§ **HOW TO COMPLETE THIS TASK**:
Please copy out every one of the following lines word for word.

§ **DATA SHOWN**:
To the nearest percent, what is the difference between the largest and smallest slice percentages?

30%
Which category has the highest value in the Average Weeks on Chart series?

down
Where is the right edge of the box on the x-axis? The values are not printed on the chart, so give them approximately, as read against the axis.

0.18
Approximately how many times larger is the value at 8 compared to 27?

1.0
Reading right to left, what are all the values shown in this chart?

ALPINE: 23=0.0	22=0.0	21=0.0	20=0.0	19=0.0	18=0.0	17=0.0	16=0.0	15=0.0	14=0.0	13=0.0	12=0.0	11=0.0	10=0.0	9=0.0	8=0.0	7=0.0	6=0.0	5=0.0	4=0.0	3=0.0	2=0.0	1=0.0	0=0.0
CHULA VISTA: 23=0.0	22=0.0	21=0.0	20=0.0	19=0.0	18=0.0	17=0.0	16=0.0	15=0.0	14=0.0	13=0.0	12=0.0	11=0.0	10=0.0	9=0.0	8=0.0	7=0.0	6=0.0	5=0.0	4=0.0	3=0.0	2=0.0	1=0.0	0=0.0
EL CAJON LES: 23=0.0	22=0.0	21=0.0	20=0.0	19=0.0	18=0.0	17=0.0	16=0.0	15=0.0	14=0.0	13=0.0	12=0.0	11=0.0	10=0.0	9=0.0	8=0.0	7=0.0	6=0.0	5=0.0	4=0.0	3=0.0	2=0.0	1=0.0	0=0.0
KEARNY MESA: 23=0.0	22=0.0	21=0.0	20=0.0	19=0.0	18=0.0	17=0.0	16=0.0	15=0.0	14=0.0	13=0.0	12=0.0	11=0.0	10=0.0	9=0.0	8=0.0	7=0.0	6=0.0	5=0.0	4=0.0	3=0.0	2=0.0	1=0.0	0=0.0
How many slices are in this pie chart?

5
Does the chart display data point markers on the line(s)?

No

§ **EXPECTED ANSWER**:
To the nearest percent, what is the difference between the largest and smallest slice percentages?

30%
Which category has the highest value in the Average Weeks on Chart series?

down
Where is the right edge of the box on the x-axis? The values are not printed on the chart, so give them approximately, as read against the axis.

0.18
Approximately how many times larger is the value at 8 compared to 27?

1.0
Reading right to left, what are all the values shown in this chart?

ALPINE: 23=0.0	22=0.0	21=0.0	20=0.0	19=0.0	18=0.0	17=0.0	16=0.0	15=0.0	14=0.0	13=0.0	12=0.0	11=0.0	10=0.0	9=0.0	8=0.0	7=0.0	6=0.0	5=0.0	4=0.0	3=0.0	2=0.0	1=0.0	0=0.0
CHULA VISTA: 23=0.0	22=0.0	21=0.0	20=0.0	19=0.0	18=0.0	17=0.0	16=0.0	15=0.0	14=0.0	13=0.0	12=0.0	11=0.0	10=0.0	9=0.0	8=0.0	7=0.0	6=0.0	5=0.0	4=0.0	3=0.0	2=0.0	1=0.0	0=0.0
EL CAJON LES: 23=0.0	22=0.0	21=0.0	20=0.0	19=0.0	18=0.0	17=0.0	16=0.0	15=0.0	14=0.0	13=0.0	12=0.0	11=0.0	10=0.0	9=0.0	8=0.0	7=0.0	6=0.0	5=0.0	4=0.0	3=0.0	2=0.0	1=0.0	0=0.0
KEARNY MESA: 23=0.0	22=0.0	21=0.0	20=0.0	19=0.0	18=0.0	17=0.0	16=0.0	15=0.0	14=0.0	13=0.0	12=0.0	11=0.0	10=0.0	9=0.0	8=0.0	7=0.0	6=0.0	5=0.0	4=0.0	3=0.0	2=0.0	1=0.0	0=0.0
How many slices are in this pie chart?

5
Does the chart display data point markers on the line(s)?

No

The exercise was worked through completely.